Ein Nachmittag am Fluss
Im zweiten Wettbewerb von Locarno, dem Erstlingswerken und zweiten Spielfilmen vorbehaltenen „Concorso cineasti del presente“, war in den ersten Festivaltagen „Der Fleck“ von Willy Hans zu entdecken. Das zwischendurch ins Experimentelle gleitende Drama handelt von einer Gruppe junger Menschen, die einen Sommernachmittag an einem durch den Wald führenden Fluss verbringen. Im Zentrum steht der 17-jährige Simon, der die Sportstunde schwänzt und von einem Freund mitgenommen wird. Man chillt, hängt herum, döst, kabbelt sich freundschaftlich. Die Erzählung ergibt sich aus der eintauchenden Beobachtung des Lebens. Von kurzen Interaktionen, kleinen Gesten und Regungen, dem Fließen des Wassers und Wandern des Lichts, dem Atmen des Dickichts. Von zufällig Gefundenem und zögerlichen Annäherungen, als Simon und Marie alleine ins Dickicht vordringen. „Der Fleck“ ist ein Film, der Stimmungen und Gefühlen schildert und dabei einfühlsam das Lebensgefühl des (Jung-)Seins vermittelt, ein entspannender und sehr menschlicher Film.#
Es hat in den ersten Festivaltagen jenseits der Leinwand auch andere Aufregungen gegeben. So will die Direktion für Entwicklung und Zusammenarbeit (DEZA) die Förderung strategischer Partnerschaften mit Kulturschaffenden in der Schweiz ab 2025 um 45 Prozent von jährlich 3,7 Millionen auf 2 Millionen Franken kürzen. Locarno träfe das vor allem bei der Sektion „Open Doors“, die Filme aus dem globalen Süden unterstützt. Für Irritationen sorgte auch die Ankündigung der neuen Festivalpräsidentin Maja Hoffmann, den Termin von Locarno in der Ferienzeit zu überdenken. Damit aber hat Hoffmann in ein Wespennest gestochen. Denn Locarno lebt seit Jahrzehnten davon, dass sich für das Publikum Ferienfeeling und Filmgenuss verbinden. Wenn die scharenweise anreisenden jungen Menschen, unter ihnen viele Studierende, sowie Eltern und ihre schulpflichtigen Kinder im Teenageralter, dem Festival fernblieben, wird sich dessen Besucherstruktur mit einem auffallend jungen Publikum verändern. Und auch den vom lokalen Tourismus lebenden Betriebe dürften Einnahmebußen drohen.
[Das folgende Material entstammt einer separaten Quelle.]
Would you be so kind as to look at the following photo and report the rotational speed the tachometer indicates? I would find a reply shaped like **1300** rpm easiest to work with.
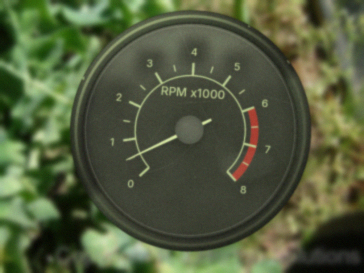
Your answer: **500** rpm
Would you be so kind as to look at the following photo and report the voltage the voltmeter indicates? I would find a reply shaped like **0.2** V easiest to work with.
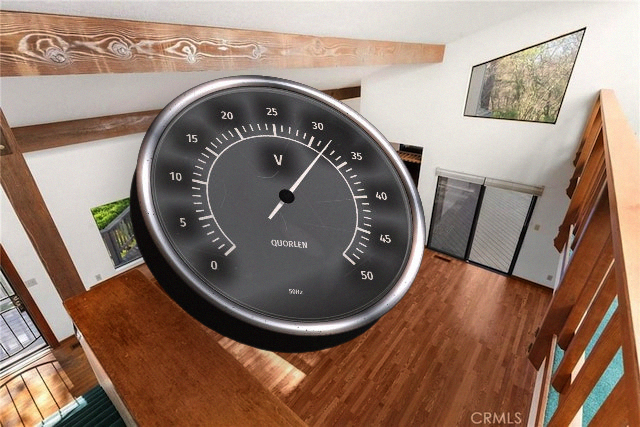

Die Filme auf der Piazza Grande
Außerdem bleibt wenig Raum, das Festival kalendarisch zu verschieben, wenn Locarno sein stärkstes Alleinstellungsmerkmal – die Abendvorstellungen auf der Piazza – beibehalten will. Anfang September folgt schon das Filmfestival von Venedig, kurz darauf das Zurich Film Festival. Und zwischen Anfang Juni und Mitte Juli geht die Sonne in Locarno derart spät unter, dass mit der Filmvorführung erst nach 22 Uhr begonnen werden könnte. Das aber wäre trotz aller Liebe zu spätnächtlichen Aktivitäten für einen Teil des Publikums doch etwas sehr spät.